La baie d’Ohuira, avec ses villages de pêcheurs indigènes, est en effet reconnue comme zone humide protégée par la Convention internationale de Ramsar. Néanmoins, le parti Morena au pouvoir souhaite implanter dans cette baie un « pôle de développement » comprenant plusieurs usines pétrochimiques destinées notamment au marché asiatique.

Les manifestations Mayo-Yoreme contre la pétrochimie à Sinaloa se multiplient

Toujours dans le port de Topolobampo, la société allemande GPO-Proman, dont le siège se trouve dans le paradis fiscal de Wollerau en Suisse, construit la plus grande usine d’ammoniac d’Amérique latine. Malgré les plaintes, les poursuites judiciaires et les inquiétudes soulevées, le projet continue d’avancer. En mars, des représentants de la communauté allemande ont déposé une plainte contre la banque KfW, qui finance le projet ( a rapporté Amerika21).

Les manifestations ont également récemment connu du succès.
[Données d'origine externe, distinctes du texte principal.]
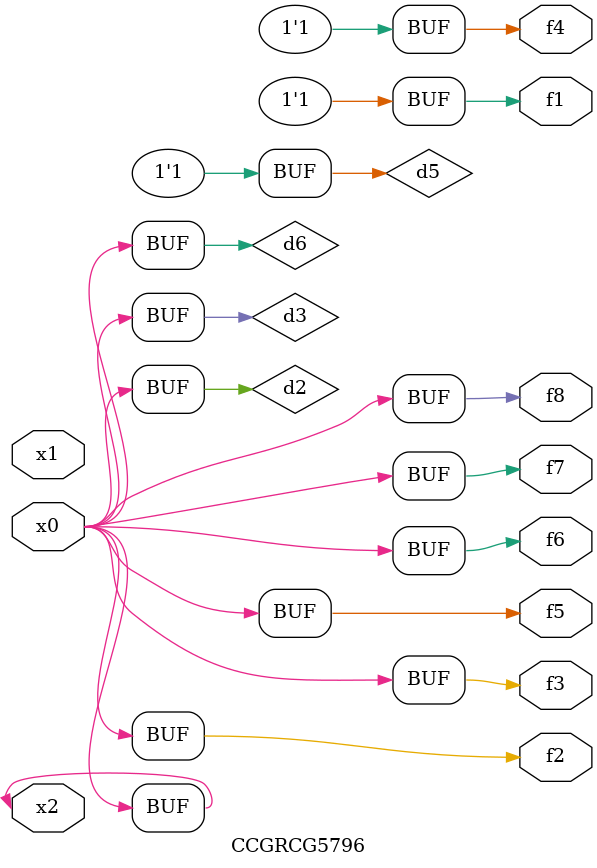
<source format=v>
module CCGRCG5796(
	input x0, x1, x2,
	output f1, f2, f3, f4, f5, f6, f7, f8
);

	wire d1, d2, d3, d4, d5, d6;

	xnor (d1, x2);
	buf (d2, x0, x2);
	and (d3, x0);
	xnor (d4, x1, x2);
	nand (d5, d1, d3);
	buf (d6, d2, d3);
	assign f1 = d5;
	assign f2 = d6;
	assign f3 = d6;
	assign f4 = d5;
	assign f5 = d6;
	assign f6 = d6;
	assign f7 = d6;
	assign f8 = d6;
endmodule

</source>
L’entreprise américaine Sempra a annulé en mars 2026 le projet d’un terminal de gaz naturel liquéfié à Topolobampo appelé Vista Pacífico LNG. L’annulation du projet a été saluée par les environnementalistes engagés dans la protection intégrale du golfe de Californie, l’une des régions marines les plus riches en biodiversité du monde.

Le projet américain Saguaro, qui prévoit également un terminal de gaz naturel à 700 kilomètres au nord de Topolobampo, à Puerto Libertad dans l’État de Sonora, a subi son premier revers juridique. Début avril, un juge a rendu une ordonnance en faveur des baleines dans le golfe de Californie pour empêcher les pétroliers de naviguer sur la mer, mettant ainsi en danger la population de baleines ( a rapporté Amerika21).

Après la manifestation de Topolobampo, l’ambassadeur américain au Mexique, Ronald Johnson, a averti que les investisseurs avaient besoin de « certitude, de sécurité et d’un environnement sans corruption ». Lors de l’événement de remplacement à Los Mochis, il a décrit le projet Mexinol comme « l’une des priorités du président Donald Trump : renforcer la sécurité énergétique de l’Amérique du Nord ».

Le fait que le plus haut diplomate du voisin du nord ait menacé de conséquences après un rassemblement de la population indigène a été largement rapporté dans la presse mexicaine. Le journaliste Julio Hernández López a déclaré dans le quotidien La Jornada que l’ambassadeur de Washington aurait apparemment voulu « suspendre l’État de droit et les droits collectifs » afin de mettre en service des installations industrielles. Hernández López a critiqué le « discours de chantage » à la lumière d’événements survenus dans l’opinion publique mexicaine dans lesquels le diplomate ne devrait « en aucun cas » intervenir.